Extracted data:
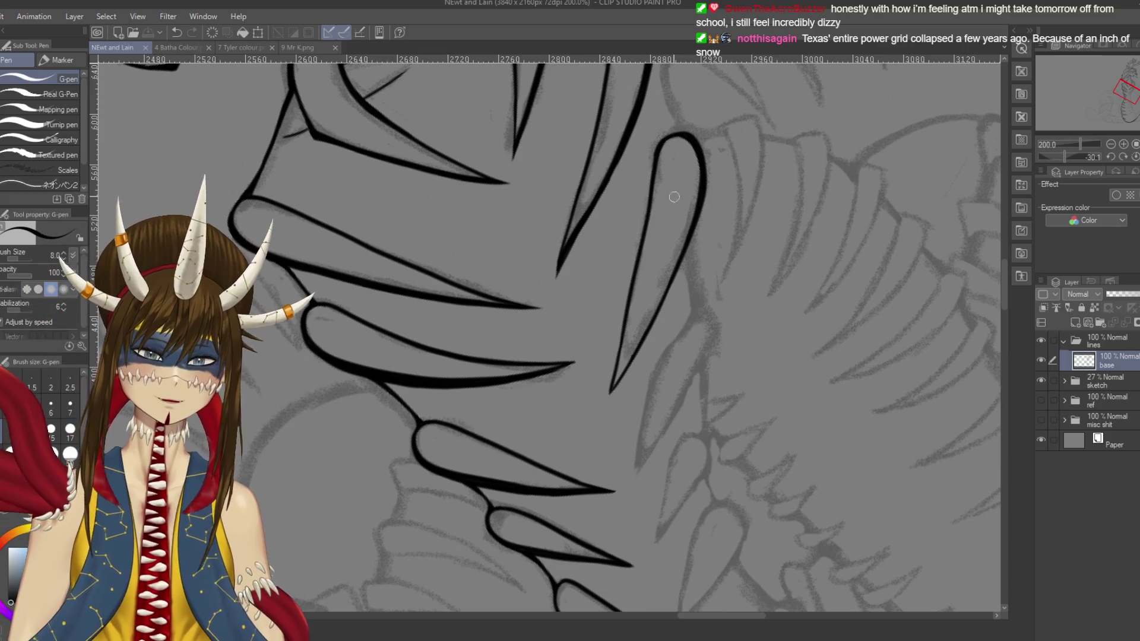
Step: Ink the claw loop's right edge from top to bottom
drag(545, 336, 557, 317)
drag(714, 174, 700, 235)
key(ctrl+z)
drag(715, 169, 689, 267)
mouse_move(715, 169)
mouse_down()
mouse_move(691, 252)
mouse_move(637, 353)
mouse_move(656, 333)
mouse_up()
key(ctrl+z)
Step: Add a stroke running up from the edge's tip, retrying until it fits
drag(624, 375, 655, 333)
key(ctrl+z)
drag(621, 380, 653, 333)
key(ctrl+z)
drag(621, 380, 660, 327)
key(ctrl+z)
drag(623, 379, 662, 312)
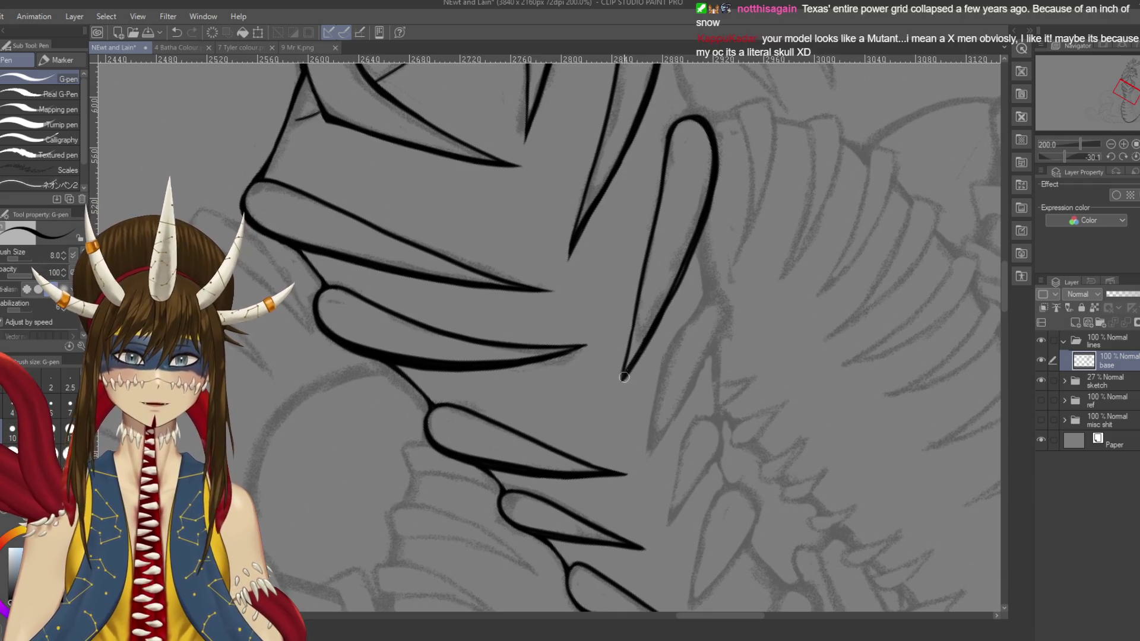
Step: Redraw the right edge's upper segment and carry it downward to a point
key(ctrl+z)
drag(688, 259, 662, 321)
key(ctrl+z)
drag(689, 259, 672, 303)
key(ctrl+z)
drag(688, 259, 655, 324)
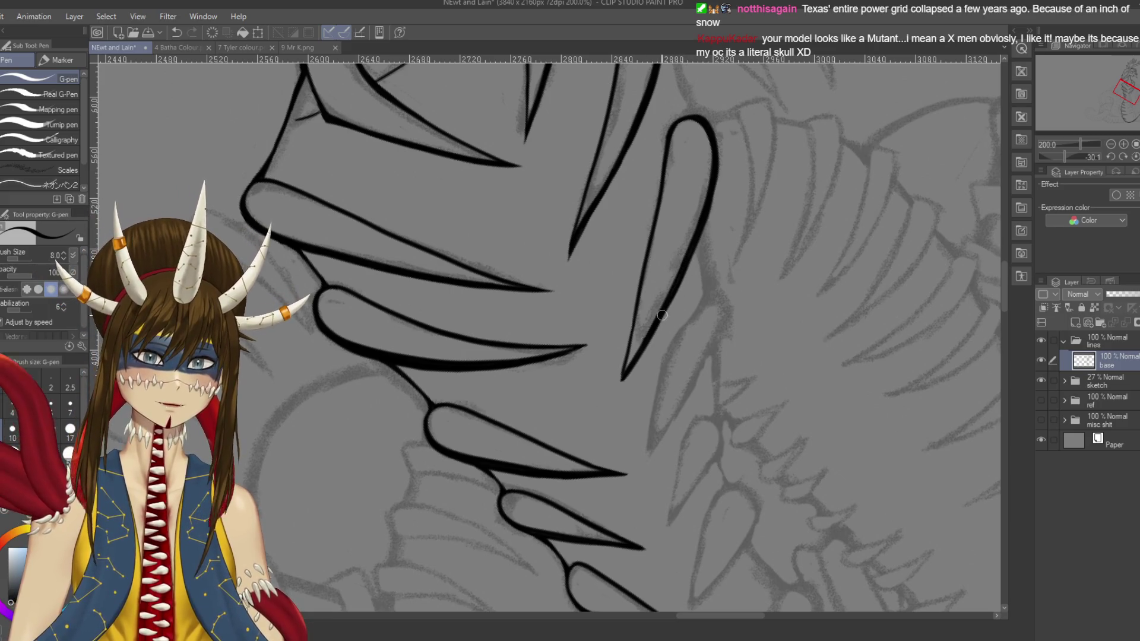
drag(688, 260, 651, 335)
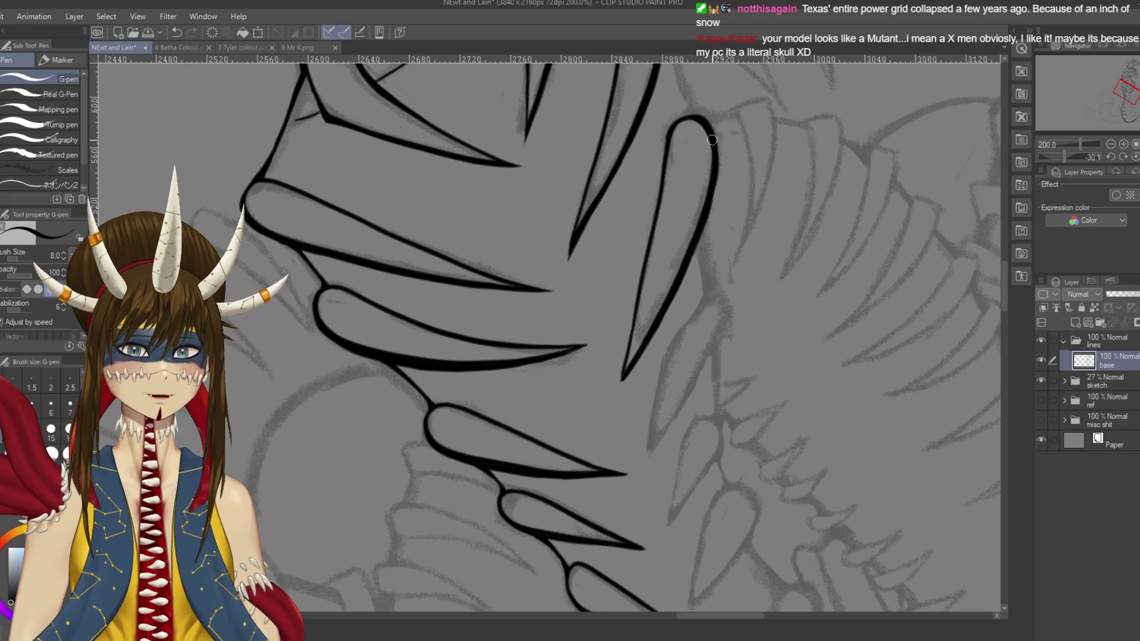
drag(713, 137, 710, 196)
key(ctrl+z)
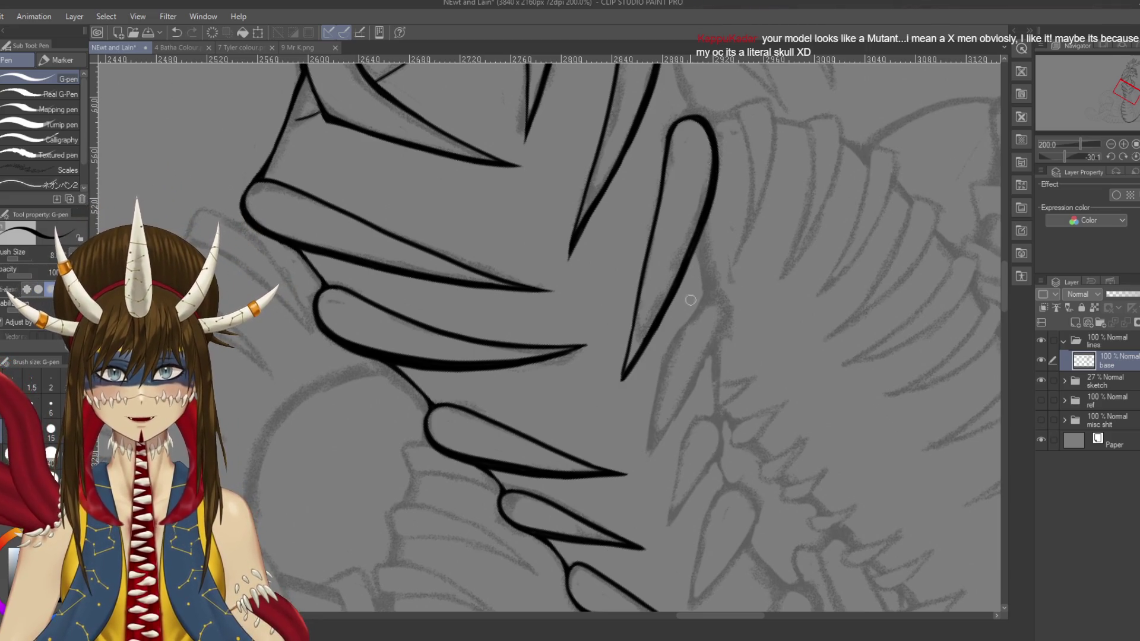
scroll(689, 291, down, 2)
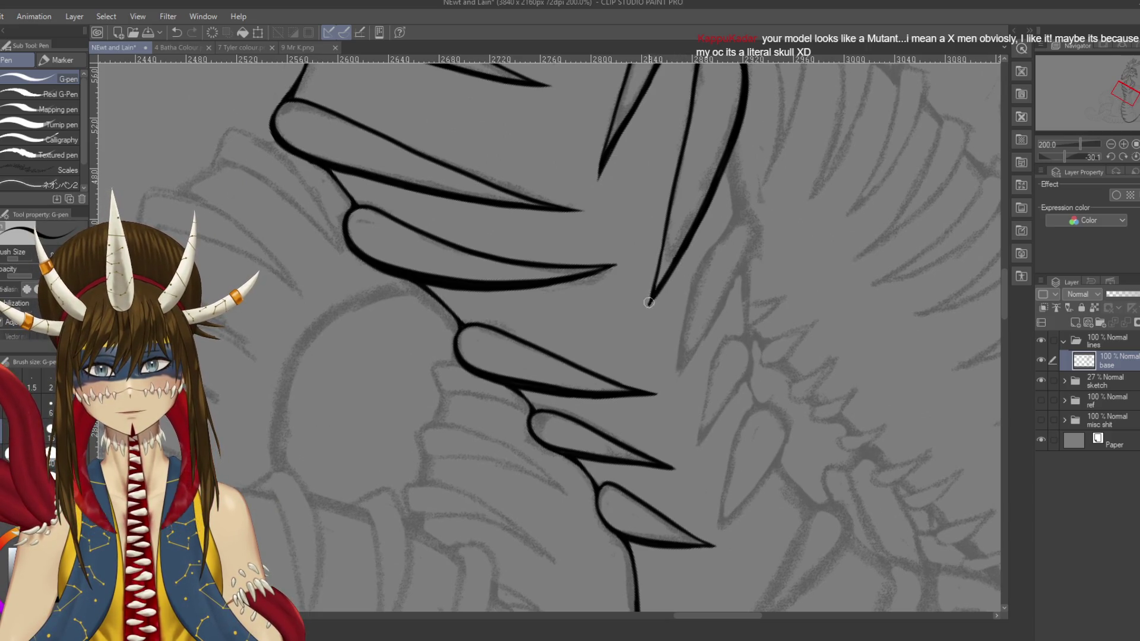
Step: Toggle the eraser and return to the G-pen, then save the drawing
key(e)
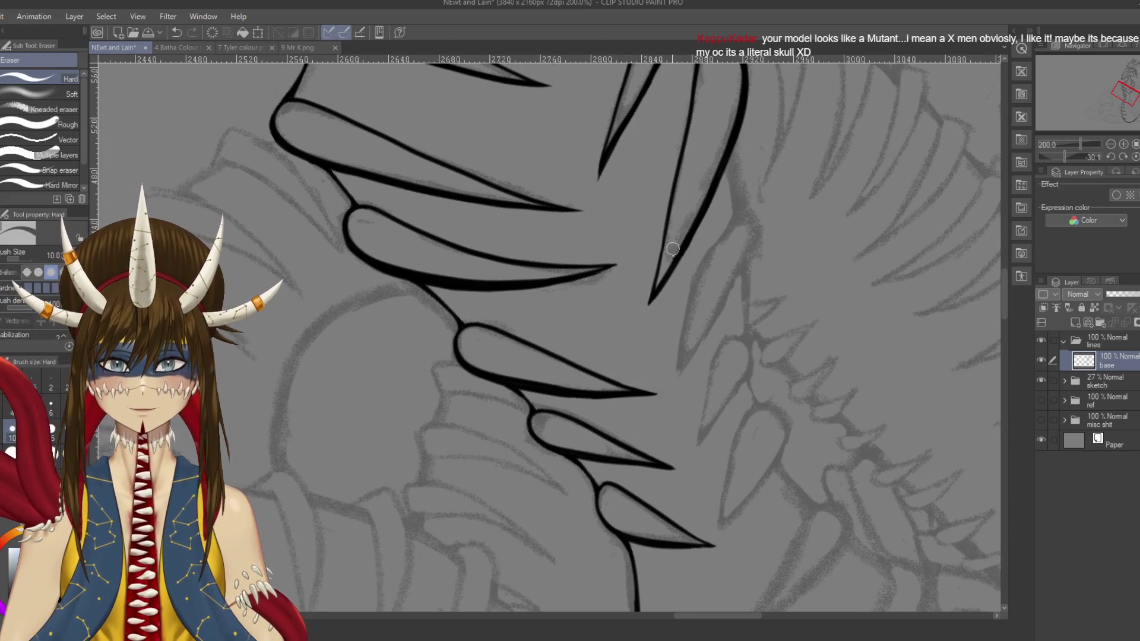
key(p)
key(ctrl+s)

Work item:
The response should contain every record above exactly as written, and none of the pictures.

Output for this task:
Step: Ink the claw loop's right edge from top to bottom
drag(545, 336, 557, 317)
drag(714, 174, 700, 235)
key(ctrl+z)
drag(715, 169, 689, 267)
mouse_move(715, 169)
mouse_down()
mouse_move(691, 252)
mouse_move(637, 353)
mouse_move(656, 333)
mouse_up()
key(ctrl+z)
Step: Add a stroke running up from the edge's tip, retrying until it fits
drag(624, 375, 655, 333)
key(ctrl+z)
drag(621, 380, 653, 333)
key(ctrl+z)
drag(621, 380, 660, 327)
key(ctrl+z)
drag(623, 379, 662, 312)
Step: Redraw the right edge's upper segment and carry it downward to a point
key(ctrl+z)
drag(688, 259, 662, 321)
key(ctrl+z)
drag(689, 259, 672, 303)
key(ctrl+z)
drag(688, 259, 655, 324)
drag(688, 260, 651, 335)
drag(713, 137, 710, 196)
key(ctrl+z)
scroll(689, 291, down, 2)
Step: Toggle the eraser and return to the G-pen, then save the drawing
key(e)
key(p)
key(ctrl+s)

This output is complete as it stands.